There are special ‘sweat’ songs with moves designed to make you, well… sweat. You can tell that a lot of thought has been put into the choreography, as there are a variety of moves that take advantage of motion control, making you do both simple, slow moves and faster, more pronounced punches and pounds. Just as you feel the burn of exercise is getting too much, the game will switch from these back to the easier moves to allow you to catch your breath before jumping straight back into the twists and turns. Phew! Tough stuff!

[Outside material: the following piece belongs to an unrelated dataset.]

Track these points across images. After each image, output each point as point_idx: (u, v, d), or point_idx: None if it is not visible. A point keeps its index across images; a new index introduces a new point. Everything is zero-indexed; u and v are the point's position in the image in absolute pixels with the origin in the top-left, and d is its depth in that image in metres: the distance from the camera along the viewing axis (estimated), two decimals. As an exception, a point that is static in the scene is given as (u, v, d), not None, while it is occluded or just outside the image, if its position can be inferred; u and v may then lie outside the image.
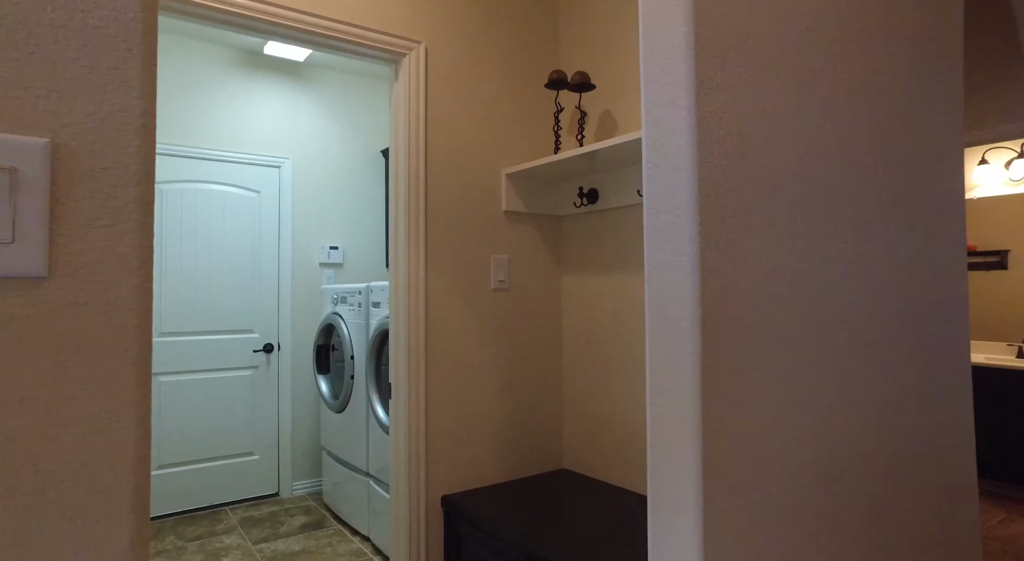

Dance and perform well enough and you unlock new songs and modes such as Simon Says and Mash-ups where lots of dance routines from the whole series are all pushed into one song. When first playing the game, I was sceptical about this idea as the dances are all unique and suited for the song they’re put to, however, it worked quite well and was very enjoyable, if not a little difficult to pick up as the dancers change every few seconds and you suddenly have to change your style. Saying that, it can be picked up very quickly and becomes yet another enjoyable way to play the game. If you have a whole party going, an extra mode of ‘Hold My Hand’ is available, allowing two people to share one Wii remote and dance together, letting eight people play the game at once. Unfortunately, due to the size of most people’s living rooms or bedrooms, this mode is often ignored though it offers great potential in providing a game that can be played by every member of your family at once.
The graphics are bordering on cartoon and can only be described as kooky, which, depending on the song you’re bopping along to, isn’t always a positive aspect. For example, old songs such as ‘Something Stupid’, you’d expect to see a more realistic style and it spoils the immersion of the romantic dance moves somewhat. As well as this, the colours are very loud on most songs and can be quite distracting; ruining your perfect 100% streak and crushing any dreams you had of becoming a backing dancer. This isn’t helped along by the backgrounds which, because of the style and colours, are rather garish and borderline ridiculous, something you’d expect to see Dora the Explorer run into, which may put off many older adults from giving the game a try, though certainly attracts the players that may be too young to grasp the speed and difficulty of half the game.
Forgetting these problems, however, and you have a true masterpiece of a game that bundles both exercise and enjoyment into one small, £35 package that just about anyone can pick up and enjoy. So grab the controller (which may be yourself in the case of the Kinect version) and watch as your room transforms into a nightclub and all eyes are on you.
Just Dance 3 boogies on up to a respectable 7/10.